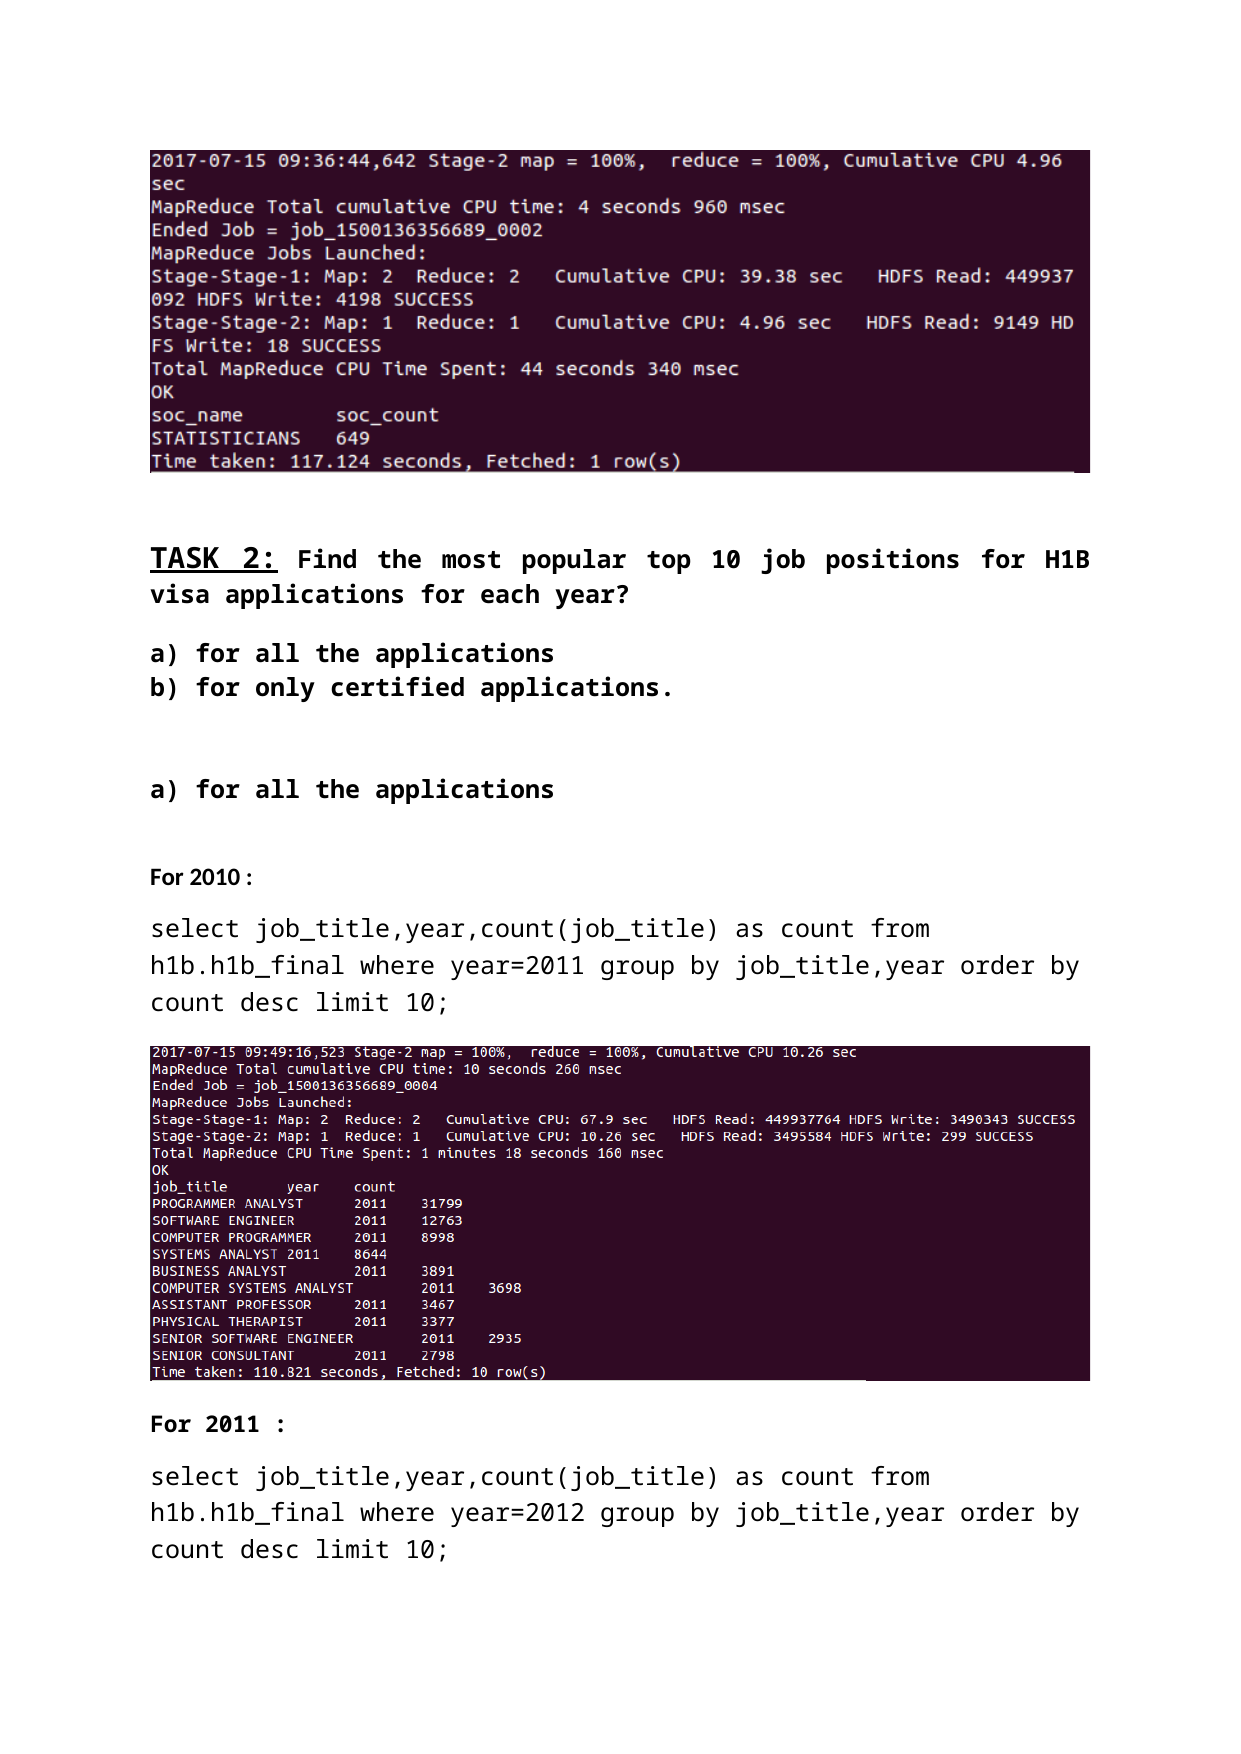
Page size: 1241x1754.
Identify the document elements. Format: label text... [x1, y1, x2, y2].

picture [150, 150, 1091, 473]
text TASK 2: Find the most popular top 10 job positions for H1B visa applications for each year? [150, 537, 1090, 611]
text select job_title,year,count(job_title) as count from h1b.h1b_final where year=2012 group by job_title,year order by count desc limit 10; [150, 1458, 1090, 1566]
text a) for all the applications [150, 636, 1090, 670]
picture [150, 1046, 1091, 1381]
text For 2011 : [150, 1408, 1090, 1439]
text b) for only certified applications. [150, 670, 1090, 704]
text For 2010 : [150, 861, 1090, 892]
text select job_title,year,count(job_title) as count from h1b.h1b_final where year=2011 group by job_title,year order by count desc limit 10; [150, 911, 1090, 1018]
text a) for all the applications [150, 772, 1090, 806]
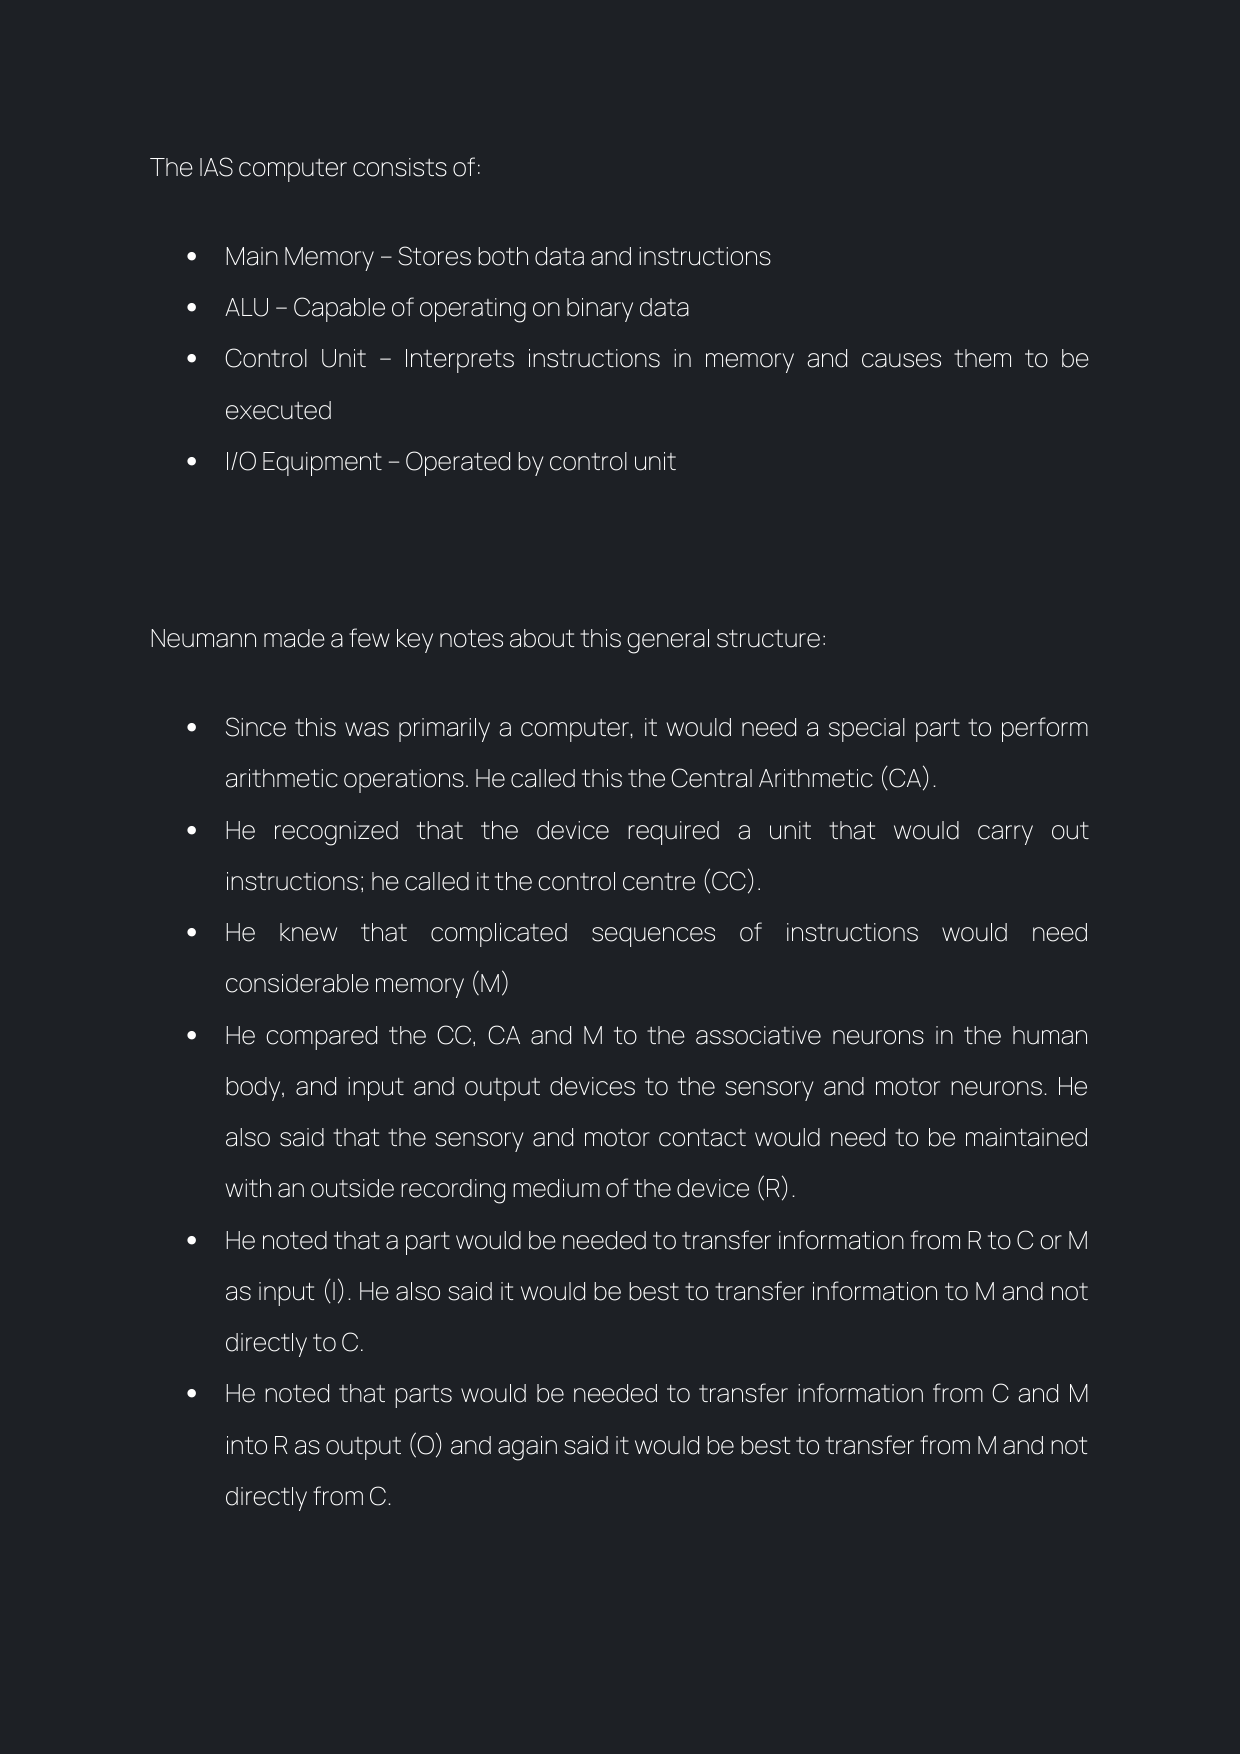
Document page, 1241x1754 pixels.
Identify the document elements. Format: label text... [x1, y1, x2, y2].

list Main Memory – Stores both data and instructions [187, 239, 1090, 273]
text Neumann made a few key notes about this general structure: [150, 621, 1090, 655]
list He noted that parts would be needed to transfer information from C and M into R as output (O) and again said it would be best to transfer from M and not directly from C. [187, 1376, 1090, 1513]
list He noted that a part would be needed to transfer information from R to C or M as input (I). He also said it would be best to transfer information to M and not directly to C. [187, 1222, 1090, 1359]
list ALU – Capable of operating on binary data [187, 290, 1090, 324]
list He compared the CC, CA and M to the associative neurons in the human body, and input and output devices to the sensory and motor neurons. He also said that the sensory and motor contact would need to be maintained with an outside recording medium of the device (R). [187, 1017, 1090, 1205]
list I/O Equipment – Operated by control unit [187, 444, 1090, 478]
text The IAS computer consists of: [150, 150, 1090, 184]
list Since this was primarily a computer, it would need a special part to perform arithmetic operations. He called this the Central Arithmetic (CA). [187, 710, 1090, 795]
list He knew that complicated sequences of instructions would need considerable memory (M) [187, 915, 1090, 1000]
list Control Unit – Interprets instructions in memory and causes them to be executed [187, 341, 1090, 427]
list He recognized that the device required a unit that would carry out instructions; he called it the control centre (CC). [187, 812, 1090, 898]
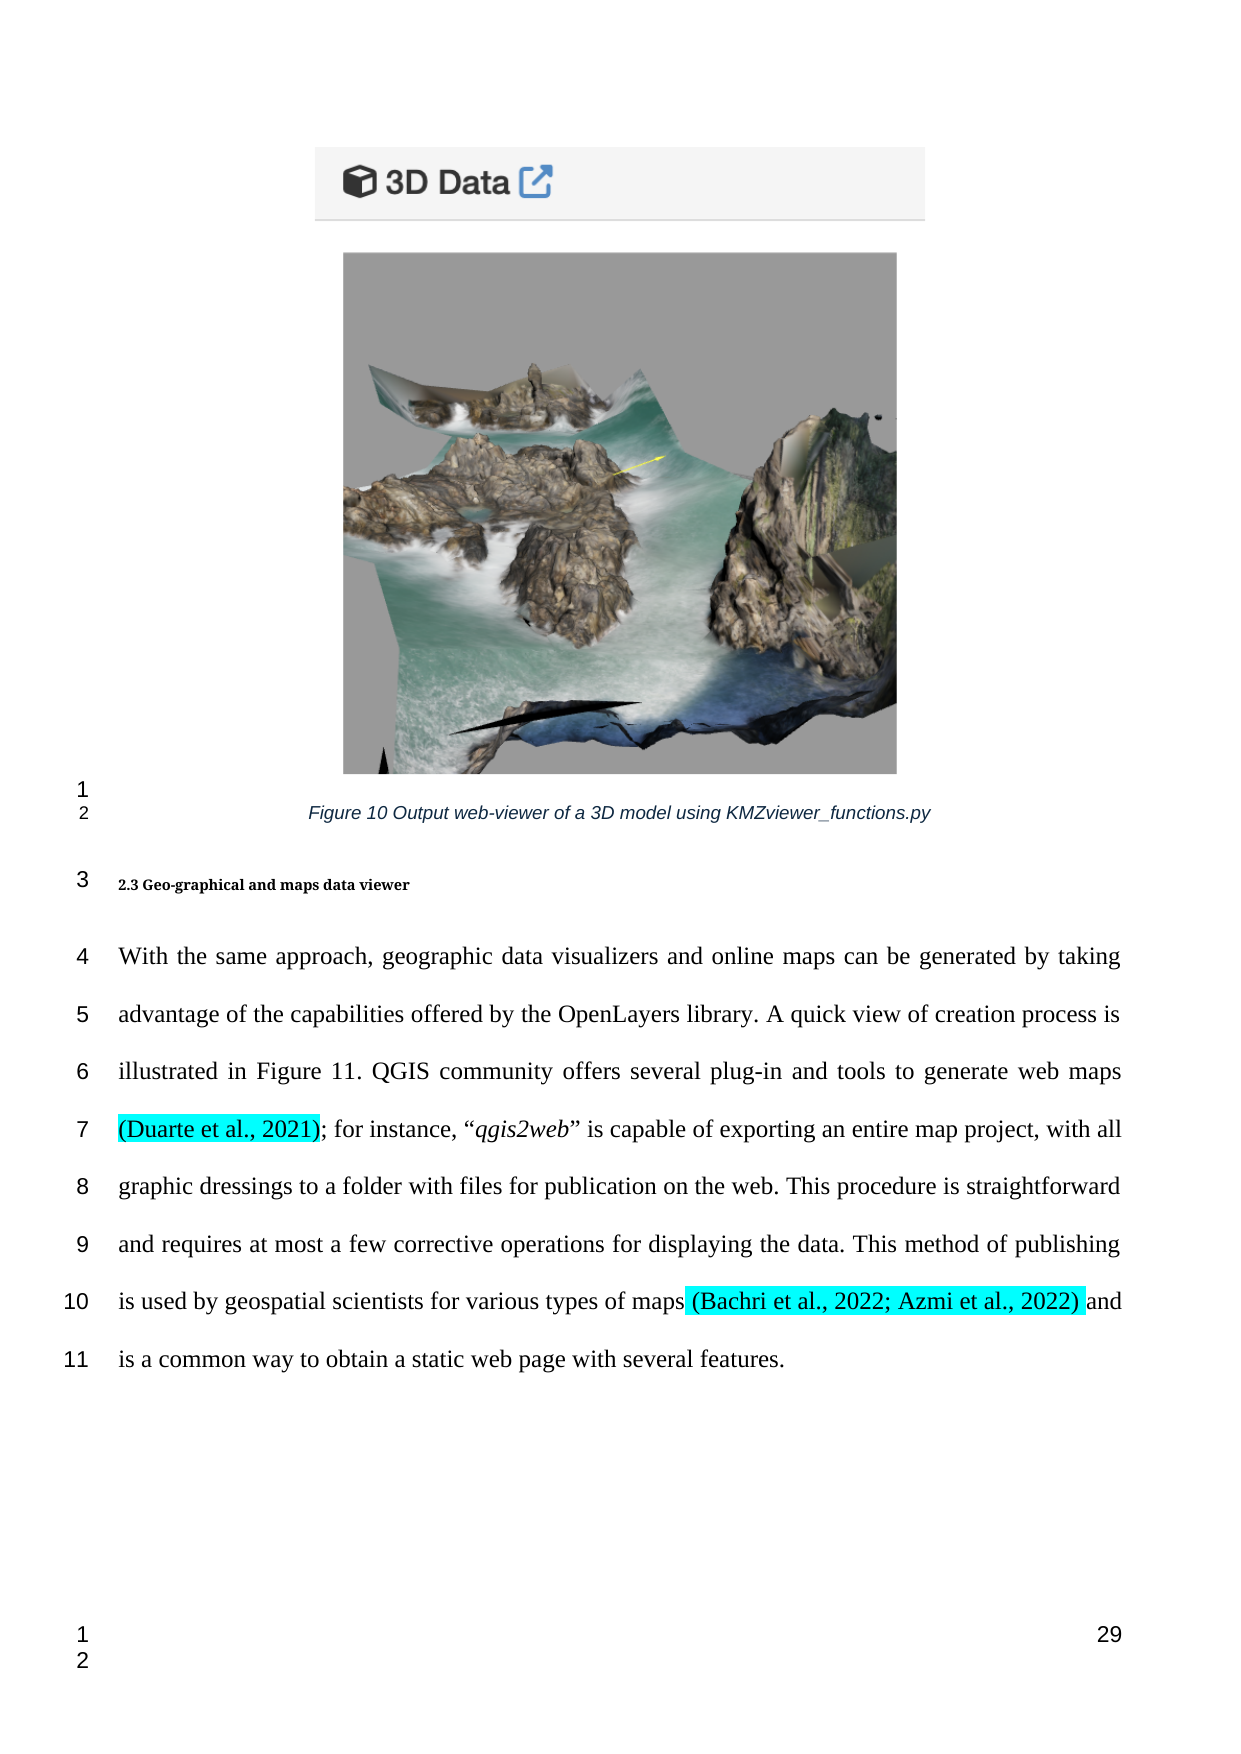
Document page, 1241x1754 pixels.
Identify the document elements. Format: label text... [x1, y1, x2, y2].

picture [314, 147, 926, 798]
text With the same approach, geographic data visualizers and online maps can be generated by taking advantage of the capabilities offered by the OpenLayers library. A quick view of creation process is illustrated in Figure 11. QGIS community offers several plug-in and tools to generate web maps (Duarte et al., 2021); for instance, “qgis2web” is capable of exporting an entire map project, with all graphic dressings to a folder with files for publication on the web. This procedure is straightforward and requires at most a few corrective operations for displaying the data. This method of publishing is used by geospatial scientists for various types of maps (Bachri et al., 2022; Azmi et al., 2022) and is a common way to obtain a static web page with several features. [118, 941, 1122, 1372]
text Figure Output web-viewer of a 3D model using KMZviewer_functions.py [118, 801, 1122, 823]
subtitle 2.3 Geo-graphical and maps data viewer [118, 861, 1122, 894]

....

Wherever the string "applications" appears in the data above, report the whole line.

### SOLUTION FOR THIS EXERCISE
text TASK 2: Find the most popular top 10 job positions for H1B visa applications for each year? [150, 537, 1090, 611]
text a) for all the applications [150, 636, 1090, 670]
text b) for only certified applications. [150, 670, 1090, 704]
text a) for all the applications [150, 772, 1090, 806]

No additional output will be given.